The Feast of the Ascension
Acts 1:1-11
Psalm 47
Ephesians 1:15-23
Luke 24: 44-53

Nor doth he by ascending show alone,
But first He, and He first enters the way.                 

                                                                            John Donne, Ascension

I was puzzling over what to write here when across my Facebook newsfeed came the story of a New Englander (a “Yale grad” the headline noted) who has offered a burial plot for the Boston Marathon bomber, Tamerlan Tsarnaev. Three weeks after Tsarnaev was killed in a shootout with police, and with no cemetery willing to receive his remains, Douglas Keene of Vermont made the offer to Tsarnaev’s family on the condition that it be done

in memory of my mother who taught Sunday School at the Mt. Carmel Congregational Church for twenty years and taught me to ‘love thine enemy.’

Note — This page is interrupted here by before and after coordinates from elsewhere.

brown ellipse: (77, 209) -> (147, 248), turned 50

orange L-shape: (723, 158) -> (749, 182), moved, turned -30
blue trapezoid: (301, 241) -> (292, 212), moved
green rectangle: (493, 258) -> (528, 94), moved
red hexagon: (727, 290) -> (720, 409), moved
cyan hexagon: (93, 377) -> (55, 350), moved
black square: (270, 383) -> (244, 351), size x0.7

It is surprising how surprising Keene’s simple, straightforward gesture seems. But it strikes me that part of its beauty is that it invites us to remember what crucifixion-resurrection-ascension make possible:  the overcoming of our violence and our need to scapegoat and exclude. In Jesus’ living and dying, in his rising from death and his ascension into heaven, a new social order is opened up to us–God’s new creation–in which enemies are loved and we are free to relinquish the cherished fiction of our innocence.